Background: Several traditional dressings may have limitation in treating wounds. A novel chitosan-based dressing designed for improved hemostasis, moisture, and sealing shows promise in wound healing. However, its efficacy and safety are yet to be sufficiently verified in patients.

Methods: This randomized controlled trial enrolled 40 patients suffering from acute skin wounds in the limbs from 12/2022 to 12/2023. They were randomly divided into two groups (20 vs. 20) and received regular treatments in the Shenzhen Second People's Hospital. The experimental group was treated with chitosan-based liquid dressing, whereas the control group was treated with traditional dressing with recombinant human epidermal growth factor (rhEGF). The therapeutic effects (scar area and pigment deposition), adverse events, visual analogue scale (VAS), healing time, cost, and the patient and observer scar assessment scale (POSAS) were evaluated on days 0, 7, 14, and 28.

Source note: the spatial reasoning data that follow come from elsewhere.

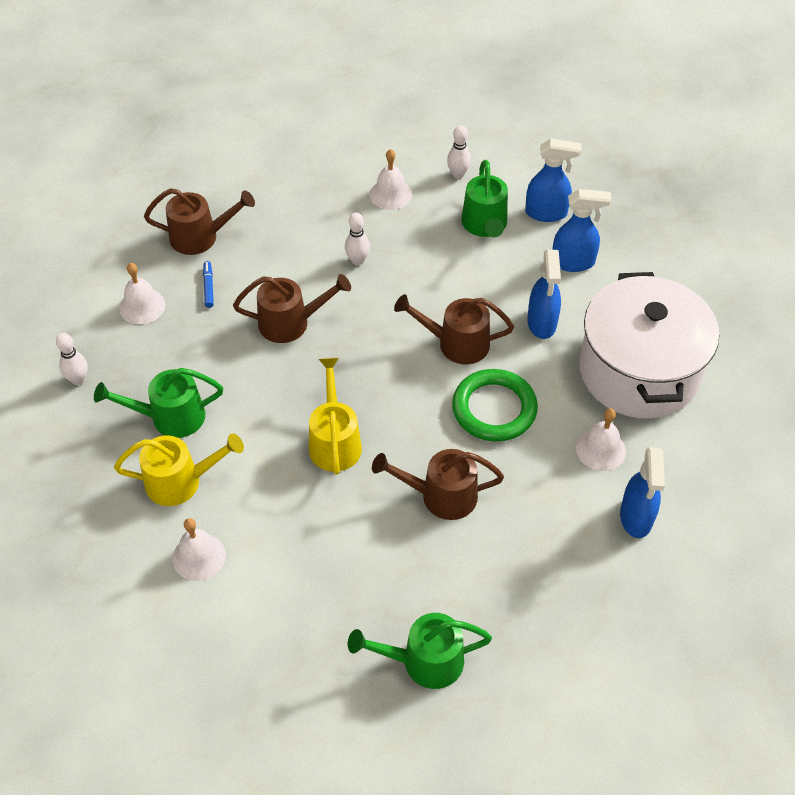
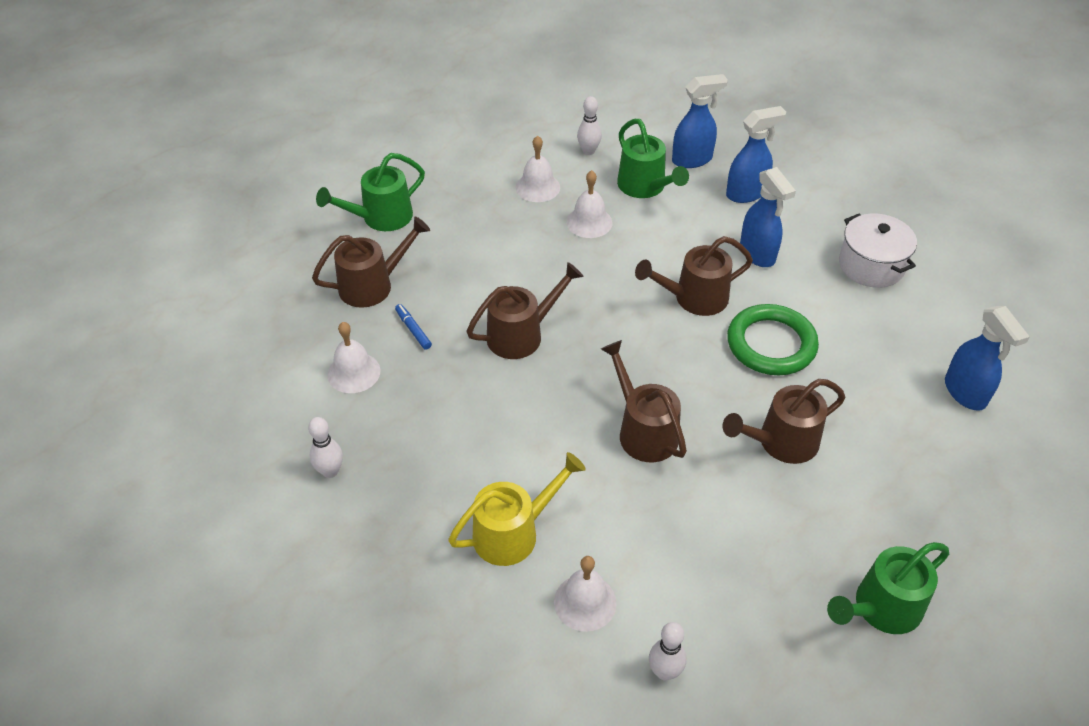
camera: 25 degrees left, 5 degrees down
green watering can [94,368,223,438] -> green watering can moved to [316,153,425,231]
yellow watering can [309,358,362,475] -> brown watering can [601,340,687,463]
white bowling pin [345,212,370,265] -> white bowling pin moved to [649,622,686,681]
white bell [576,409,626,471] -> white bell moved to [566,170,612,238]
white pot [579,272,719,419] -> white pot [839,214,917,288], size x0.54

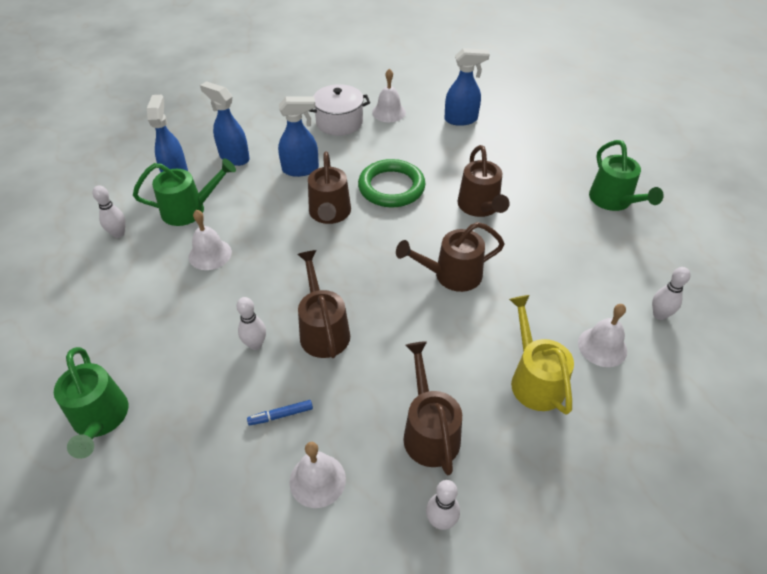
camera: 75 degrees left, 0 degrees up
brown watering can [312,217,430,308] -> brown watering can moved to [403,341,462,475]
white bell [516,136,560,202] -> white bell moved to [372,68,406,122]
blue spray bottle [726,106,786,203] -> blue spray bottle turned 45 degrees counterclockwise [200,81,250,166]
none -> white bowling pin [237,297,266,350]

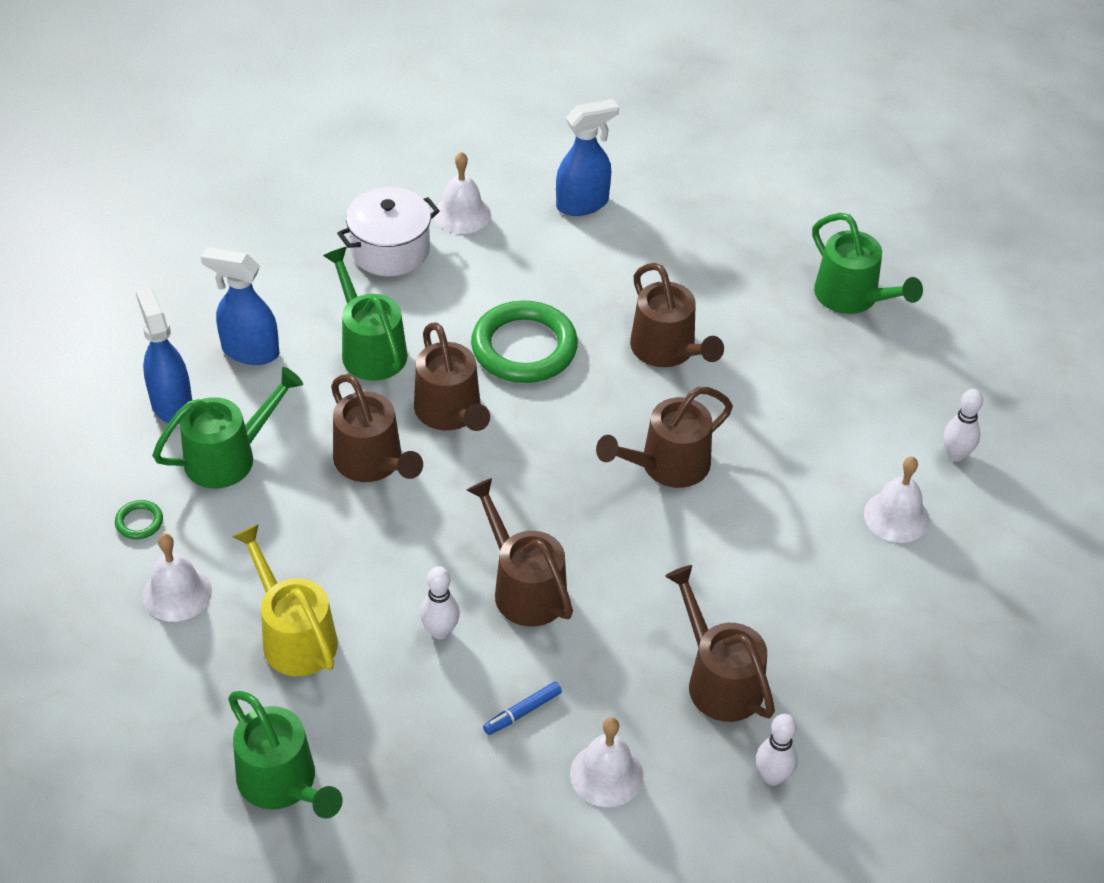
camera: 20 degrees left, 0 degrees up
white bowling pin [93,185,126,238] -> green ring [115,500,163,539]
white bell [189,210,232,270] -> white bell moved to [143,533,212,622]
blue spray bottle [278,96,319,177] -> green watering can [323,247,408,381]
yellow watering can [509,295,574,415] -> yellow watering can moved to [232,524,338,676]
none -> brown watering can [331,374,423,482]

Results: No adverse events were observed throughout the trial. On day 28, effective rate between groups were not statistically significant between the groups (70% vs. 85%, p = 0.256). Other parameters that were not significant included VAS (5.10 ± 1.62 vs. 6.35 ± 2.39, p = 0.06), healing time (8.45 ± 4.26 vs. 8.60 ± 5.44 days, p = 0.923), and cost (49.00 ± 22.48 vs. 57.40 ± 27.59, p = 0.298). However, on day 28, the patient- and observer-reported SAS of the chitosan (CS) group was significantly lower than that of the rhEGF group (12.00 vs. 9.50, z = 2.477, p = 0.013; 18.50 vs. 12.50, z = 2.209, p = 0.026; respectively), and the total POSAS (30.50 vs. 22.00, z = 2.374, p = 0.017).

Conclusion: Compared to rhEGF, the CS-based liquid dressing showed reliable safety and equivalent performance in treating acute limb skin wounds, as revealed by improvements in healing time and rate, pain relief, and costs. Moreover, liquid dressing significantly reduced scar formation, indicating its potential in wound therapy.

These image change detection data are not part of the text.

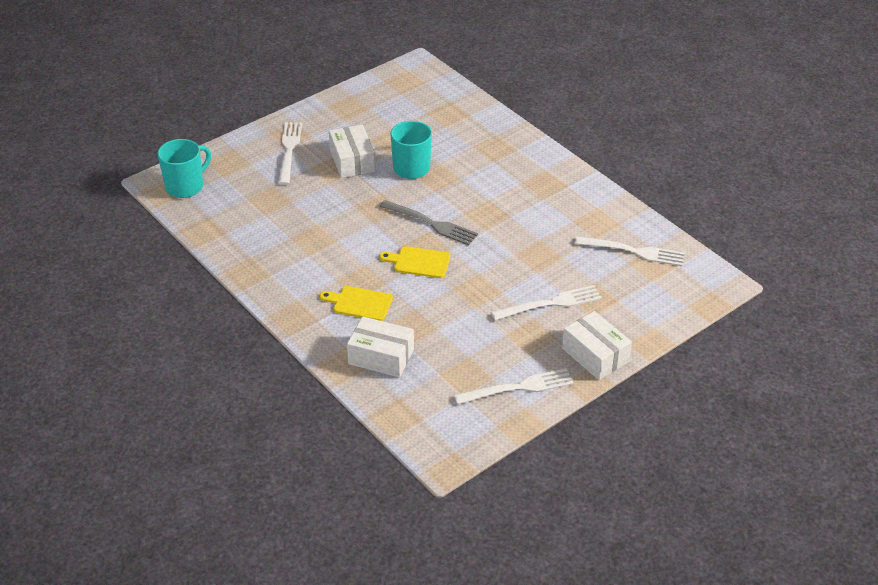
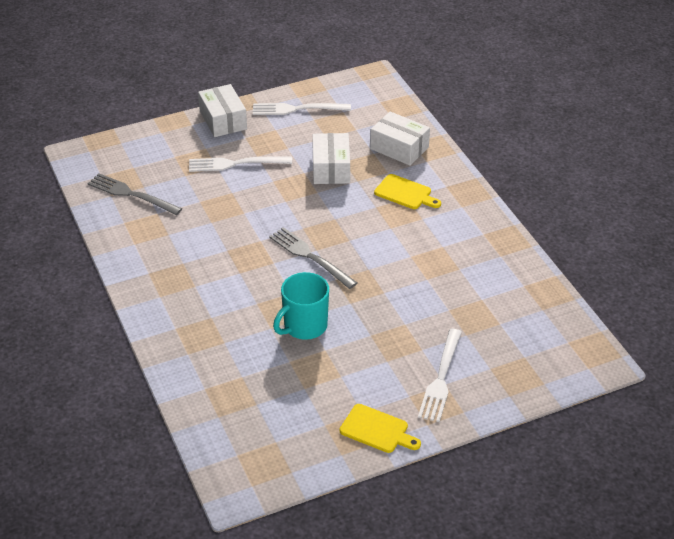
camera: 165 degrees left, 0 degrees up
turquoise mug [157,139,211,198] -> none
white box [329,125,375,178] -> white box moved to [312,133,350,184]
yellow cutting board [380,246,450,278] -> yellow cutting board moved to [340,404,421,453]
white fork [575,236,685,266] -> grey fork [87,173,182,215]

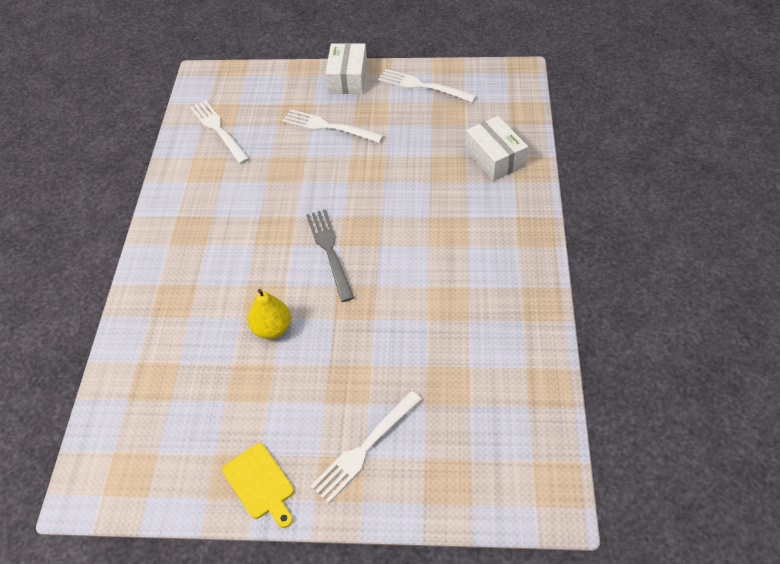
camera: 30 degrees right, 10 degrees up
grey fork [87,173,182,215] -> white fork [190,100,249,164]
turquoise mug [273,272,329,340] -> yellow pear [248,289,291,339]
white box [312,133,350,184] -> none
yellow cutting board [374,174,441,209] -> none

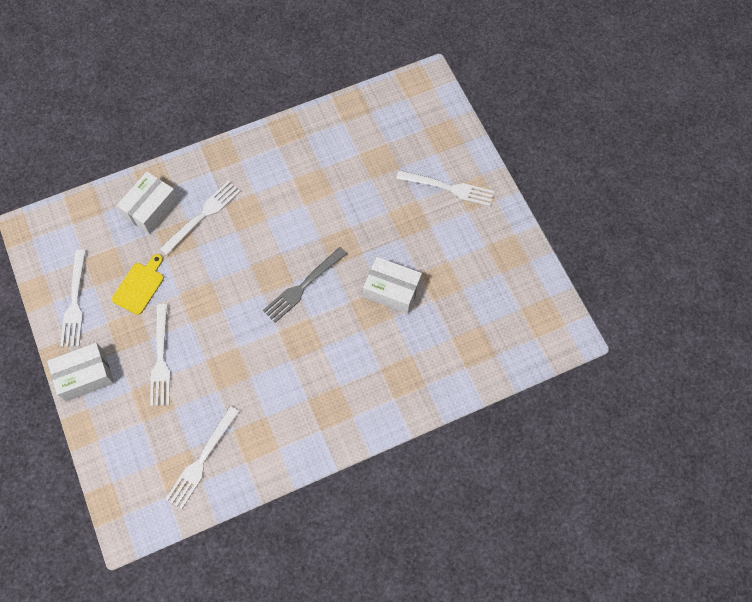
camera: 120 degrees left, 15 degrees up
yellow cutting board [222,443,294,528] -> yellow cutting board moved to [112,254,164,315]
yellow pear [248,289,291,339] -> white box [363,257,422,314]
none -> white fork [160,181,241,255]

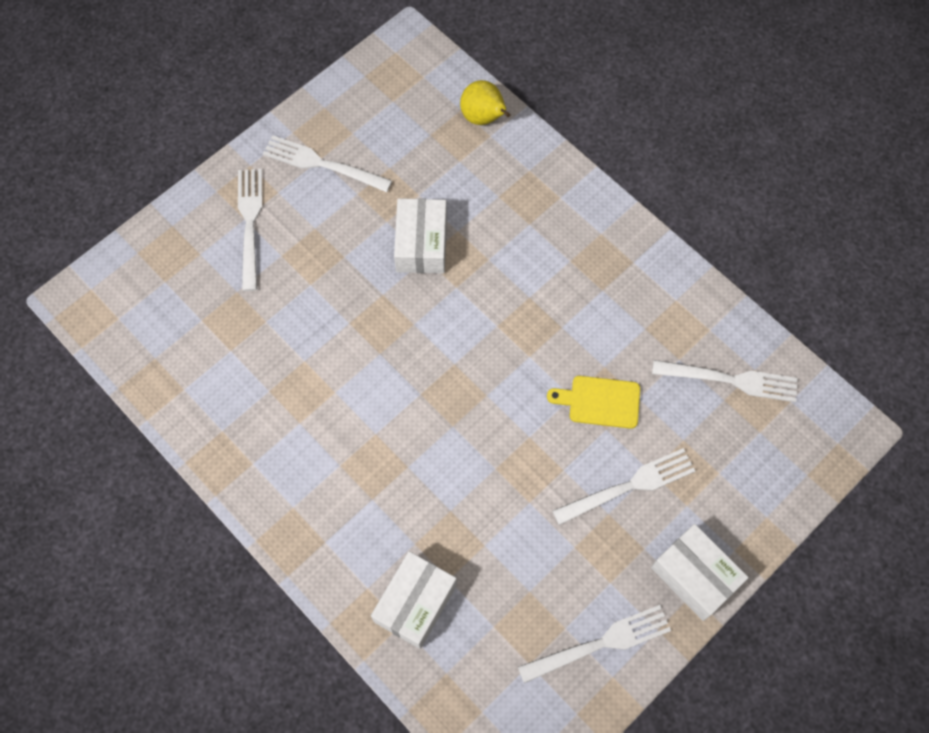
camera: 110 degrees left, 0 degrees up
yellow cutting board [112,254,164,315] -> yellow cutting board moved to [547,376,640,429]
white box [116,172,179,234] -> white box turned 75 degrees counterclockwise [371,551,457,649]
white fork [160,181,241,255] -> white fork moved to [263,135,392,192]
grey fork [263,247,347,323] -> none
none -> yellow pear [460,80,510,125]

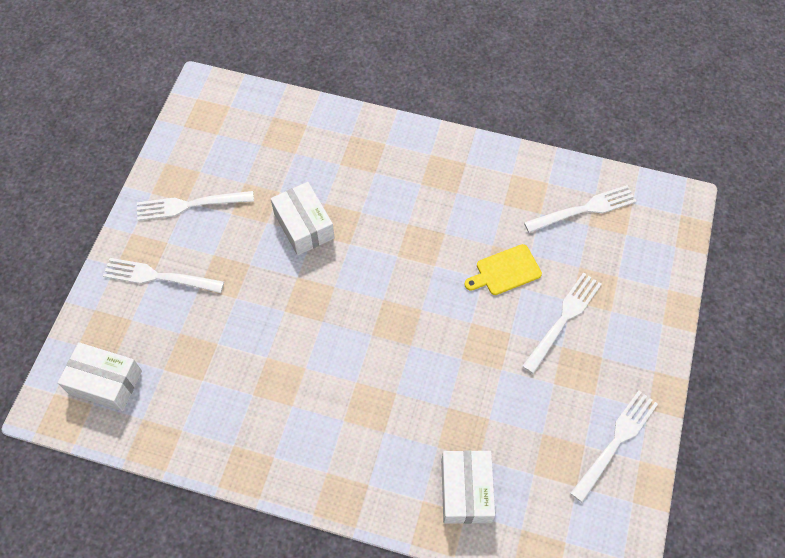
camera: 30 degrees left, 5 degrees down
white fork [238,169,262,291] -> white fork turned 45 degrees counterclockwise [103,258,224,293]
yellow pear [460,80,510,125] -> none
white box [651,524,749,621] -> white box moved to [58,342,142,411]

Keywords: Chitosan; EGF; Scar; Wound Healing.

Figure 1

Research flowcharts #, Relatively clean wounds: No or only minimal infection of the wound (no fever or transient low-grade fever, leukocyte ≤ 12 × 10⁹/L, and no restricted-grade antibiotics were used); *, therapeutic effects:Effective rate = (excellent + good) case / total case × 100%. rhEGF, recombinant human epidermal growth factor; POSAS, patient and observer scar assessment scale; VAS, visual analogue scale.

Figure 2

Intergroup comparison of healing assessment The wound area (A) and scar area (B) between the rhEGF and CS groups at the endpoint. (C) The representative images of the rhEGF and CS groups at different time points. Data are represented as median with Q1 and Q3, ns: not significant, non-paired independent Student's t-test.

Figure 3

Intergroup comparison of the patient and observer scar assessment scale The patient-reported (A), observer-reported (B), and total (C) POSAS. Data are represented as median with Q1 and Q3, *: p < 0.05, Mann–Whitney U test.

Figure 4

Intergroup comparison of pain and cost (A-C) The VAS of the patients on days 0, 7, and 14. (D) The total cost throughout the treatment. Data are represented as median with Q1 and Q3, ns: not significant, non-paired independent Student's t-test.